==== Information ====

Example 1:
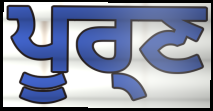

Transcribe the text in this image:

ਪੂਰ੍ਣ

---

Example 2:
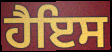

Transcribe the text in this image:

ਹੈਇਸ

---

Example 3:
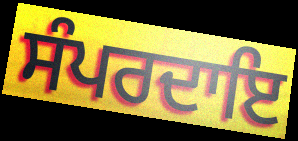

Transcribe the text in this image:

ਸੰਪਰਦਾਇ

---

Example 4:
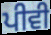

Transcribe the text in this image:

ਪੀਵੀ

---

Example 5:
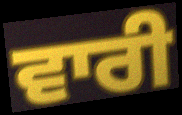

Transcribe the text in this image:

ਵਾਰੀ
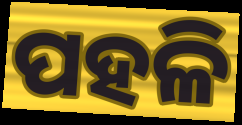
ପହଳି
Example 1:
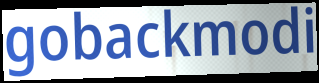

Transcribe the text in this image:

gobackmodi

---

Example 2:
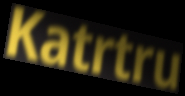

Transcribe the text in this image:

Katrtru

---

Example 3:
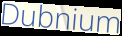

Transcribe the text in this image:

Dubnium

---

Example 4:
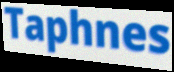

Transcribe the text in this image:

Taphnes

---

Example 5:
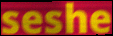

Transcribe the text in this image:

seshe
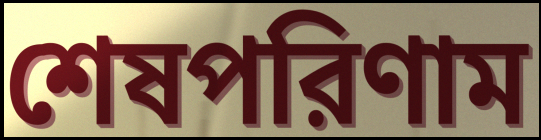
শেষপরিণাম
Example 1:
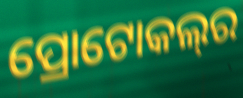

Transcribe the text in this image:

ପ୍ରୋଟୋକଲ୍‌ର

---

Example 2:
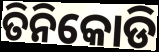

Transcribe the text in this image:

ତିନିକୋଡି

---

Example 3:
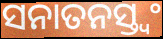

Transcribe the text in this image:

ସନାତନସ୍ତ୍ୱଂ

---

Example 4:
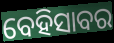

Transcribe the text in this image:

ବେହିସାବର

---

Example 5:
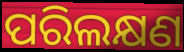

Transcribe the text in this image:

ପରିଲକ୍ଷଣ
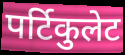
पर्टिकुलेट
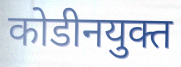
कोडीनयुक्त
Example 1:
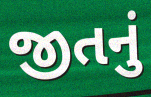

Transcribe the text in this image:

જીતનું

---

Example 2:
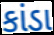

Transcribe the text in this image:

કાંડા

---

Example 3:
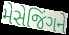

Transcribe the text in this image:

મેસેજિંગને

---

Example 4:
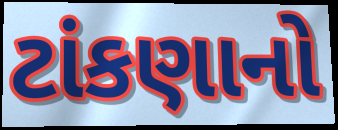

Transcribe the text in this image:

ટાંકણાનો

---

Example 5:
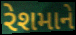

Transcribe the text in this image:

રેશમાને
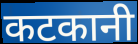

====

Print all the entries again exactly as written, but without the pictures.

Example 1:

Transcribe the text in this image:

ਪੂਰ੍ਣ

---

Example 2:

Transcribe the text in this image:

ਹੈਇਸ

---

Example 3:

Transcribe the text in this image:

ਸੰਪਰਦਾਇ

---

Example 4:

Transcribe the text in this image:

ਪੀਵੀ

---

Example 5:

Transcribe the text in this image:

ਵਾਰੀ
ପହଳି
Example 1:

Transcribe the text in this image:

gobackmodi

---

Example 2:

Transcribe the text in this image:

Katrtru

---

Example 3:

Transcribe the text in this image:

Dubnium

---

Example 4:

Transcribe the text in this image:

Taphnes

---

Example 5:

Transcribe the text in this image:

seshe
শেষপরিণাম
Example 1:

Transcribe the text in this image:

ପ୍ରୋଟୋକଲ୍‌ର

---

Example 2:

Transcribe the text in this image:

ତିନିକୋଡି

---

Example 3:

Transcribe the text in this image:

ସନାତନସ୍ତ୍ୱଂ

---

Example 4:

Transcribe the text in this image:

ବେହିସାବର

---

Example 5:

Transcribe the text in this image:

ପରିଲକ୍ଷଣ
पर्टिकुलेट
कोडीनयुक्त
Example 1:

Transcribe the text in this image:

જીતનું

---

Example 2:

Transcribe the text in this image:

કાંડા

---

Example 3:

Transcribe the text in this image:

મેસેજિંગને

---

Example 4:

Transcribe the text in this image:

ટાંકણાનો

---

Example 5:

Transcribe the text in this image:

રેશમાને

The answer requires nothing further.